「DMの行動喚起効果は閲読者全体の16・5%に」。
日本ダイレクトメール協会(DM協会=事務局・東京都港区、佐藤信会長)がまとめた「DMメディア実態調査2012」によると、これまでDMの"レスポンス"と考えられていた「資料請求」や「購買行動」に加えて、DMを読んだ後にネットで調べたり、来店するなど、何らかの行動を起こしている消費者は6人に1人の割合でいることが分かったという。同調査から一部を抜粋して紹介する。
DM協会は昨年12月、首都圏に住む20~50代の男女369人に受け取りDMの全件モニターを実施し合計3713通のDMを対象に調査した。
これによると、対象者が受け取ったDMの数は、自分宛てが1週間で2・8通、家族を含めた世帯全体で5・2通だった。
DMのタイプは、はがきが42・9%、封書33・0%、大型の封書19・0%の順で、開封・閲覧されたDMは全体の68・5%だった。
DMの内容は「新商品・サービスの案内」が27・8%、「特売・セール・キャンペーンの案内」が21・1%、「商品・サービスの利用明細・請求書」の16・9%が上位を占めた。

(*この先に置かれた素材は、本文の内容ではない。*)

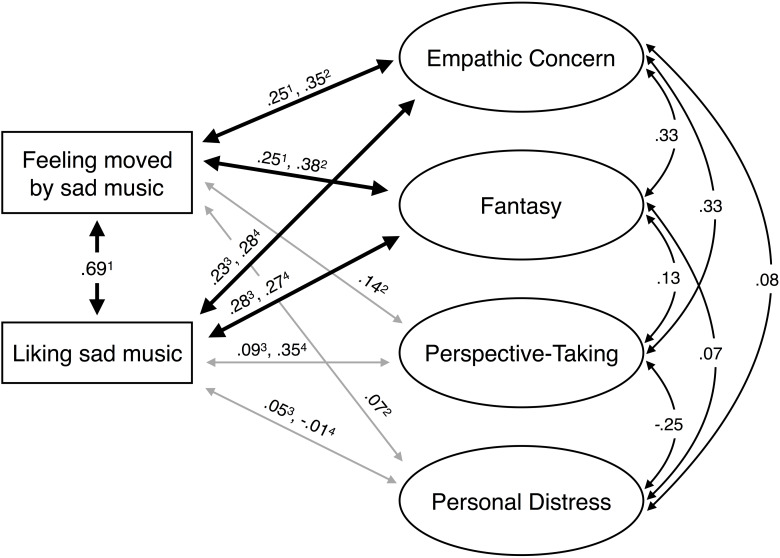
A visualization of the correlations between the subscales of the Interpersonal Reactivity Index (IRI) (a measure of trait empathy; Davis, 1980), liking for nominally sad music excerpts, and feelings of being moved evoked by nominally sad excerpts. Note that the generally low correlations are addressed in the “Discussion” section. The correlations between the trait empathy subscales (Empathic Concern, Fantasy, Perspective-Taking, and Fantasy) are taken from Davis (1983); (N = 1344, American undergraduates). The studies and sample sizes for the other correlations are listed below. 1Vuoskoski and Eerola (2017): N = 308, diverse nationalities. 2Eerola et al. (2016): N = 102, a representative sample of Finnish adults. 3Vuoskoski et al. (2012): N = 131, Finnish university students. 4Kawakami and Katahira (2015): N = 84, Japanese children (mean age: 11.9 years).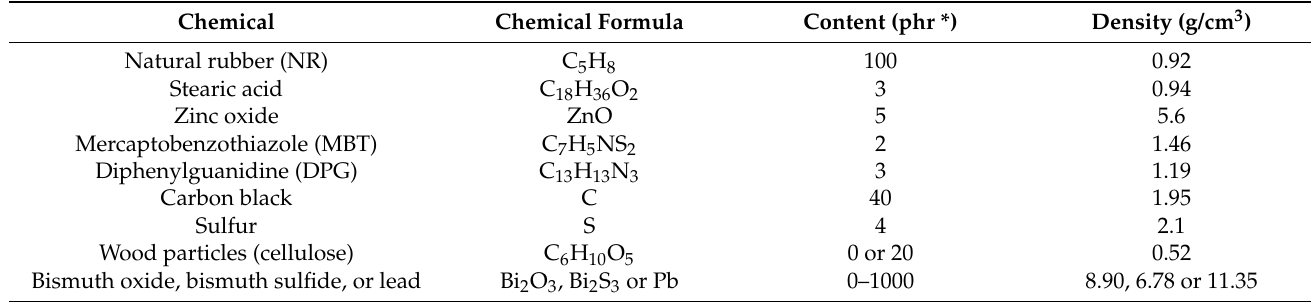
Table 1. Name, chemical formula, content, and density of chemicals used for the simulation in this work [14,20]. Chemical Chemical Formula Natural rubber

今回、DM閲読者の16・5%が何らかの行動を起こしていることが判明。内訳は「家族・友人・知人などとの話題にした」(5・8%)、「内容をインターネットで調べた」(2・7%)、「お店に出かけた」(2・3%)、「商品・サービスを購入・利用した」(1・7%)、「資料請求した」(0・4%)などで、派生する行動がくちコミやサイトアクセス、実店舗への来店など、クロスメディアの起点としての役割も確認できたという。
DMの受け取り通数については年収階層が影響しており、世帯全体の平均5・2通に対し、年収900万円以上の層が6・3通、500万円~900万円の世帯が5・2通、500万円以下では4・0通だった。
一方、同調査期間における自分宛てのEメール通数は1週間に78通で、自分宛てDM(2・8通)と比べて約30倍の頻度だった。年収階層別の受け取り通数ではDMが大きく高所得層にシフトしているのに対し、Eメールはどの層も平均値に近く、ターゲットセグメントをあまり行わずに量的なコンタクトを志向しているようだ。
また、「購入・利用経験あり」企業からのDMは「経験なし」企業のDMに比べて閲読意向が2割~5割高く、"顧客に強いメディア"ということが確認できたとする。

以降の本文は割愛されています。